TEXT UNDER STUDY:

MortuaryAMA · 30/08/2018 19:35
Hello all. Sorry I haven't been back in a while. Things at work took a bit of a hectic turn.
GoofyGoober It is a difficult question isn't it! A lot of the jobs are scenario based and aren't designed to catch you out. We like people to draw on their experiences to answer them and not try to bluff their way through by telling us what they think we want to hear.
To answer that specific question my answer would be towards anatomy and physiology, investigation and most importantly supporting the bereaved through the process.
Thank you all again for your questions. I am still about and happy to answer more if anyone has any.
Maliali · 30/08/2018 22:22
You sound such a lovely person. Do you think Most hospitals will show as much care towards babies and children as yours does? My darling grandson was stillborn and is awaiting post mortem. I can’t bear to think of him just wrapped in a bag and on a shelf. I hope he will have a cosy little outfit on and a soft toy like you do for your babies. It hasn’t really sunk in for me or for my Dd but I’m really tearful just asking you this. Thank you for doing what you do with such respect and compassion
MrBull · 31/08/2018 09:40
💐 @Maliali for you and dd
I've been there, it's a horrid time. We were assured our son had all his things with him (blanket, toy etc.) but nothing takes away that awful feeling that they're alone somewhere strange. I felt more at peace after the cremation but I also tried to remember that his spirit was with us, not in the mortuary.
P.S. Some hospitals allow visits, normally via the chapel/chaplain.
Oogle · 31/08/2018 10:02
This is such an interesting thread.
My beloved grandmother died recently, suddenly and unexpectedly. She was fine at 6am, had breakfast, a cigarette, cup of tea, sat on the sofa..and she was gone. She died before 12pm.

AIM OF THE TASK: Please sum up the thread above in three sentences.

ENTRIES SUPPLIED:
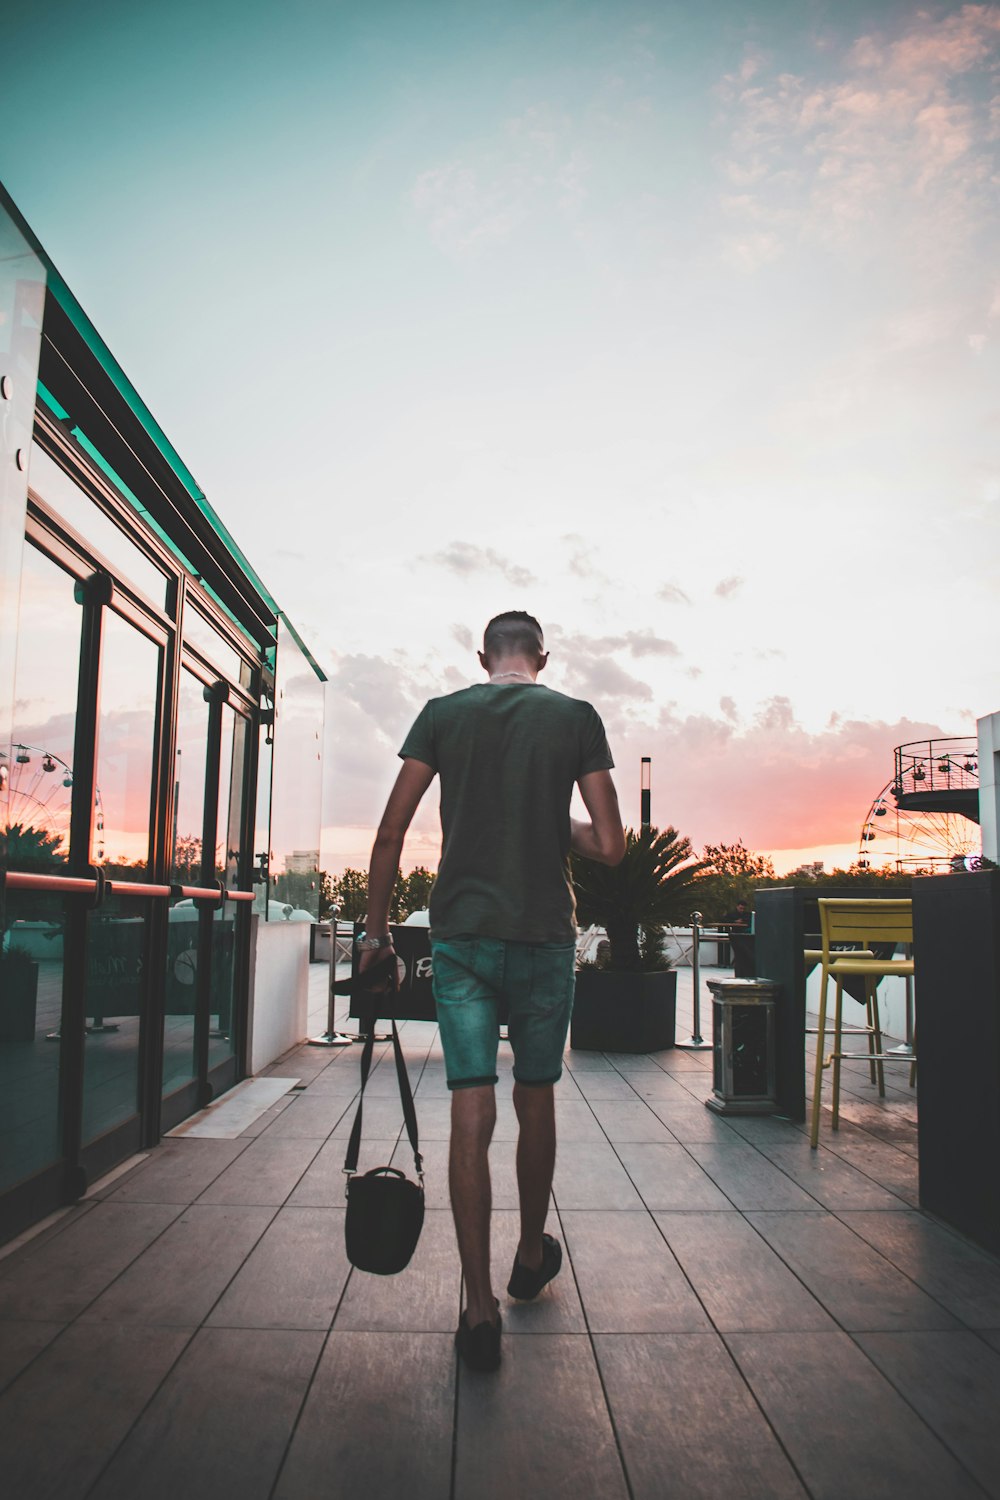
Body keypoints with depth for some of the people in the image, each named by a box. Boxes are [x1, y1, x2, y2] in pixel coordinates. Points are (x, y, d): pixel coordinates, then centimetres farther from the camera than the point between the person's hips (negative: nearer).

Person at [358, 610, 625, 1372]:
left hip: (461, 935, 0)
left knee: (472, 1113, 2)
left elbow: (391, 834, -1)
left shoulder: (442, 713, 4)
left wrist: (377, 929, 9)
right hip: (545, 936, 0)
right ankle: (532, 1255, 37)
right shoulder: (577, 716, 2)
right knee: (536, 1099, 17)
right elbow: (610, 846, -3)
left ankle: (480, 1310, 5)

WRITTEN SOLUTION: MortuaryAMA apologizes for being away, explains that many of the job questions are scenario based and meant to draw on real experience rather than bluffing, and offers to answer more. Maliali, whose grandson was stillborn and is awaiting a post mortem, asks whether most hospitals show as much care to babies and children. MrBull, who has been through the same, replies that some hospitals allow visits, normally via the chapel or chaplain, and Oogle calls the thread interesting and describes a grandmother's sudden, unexpected death.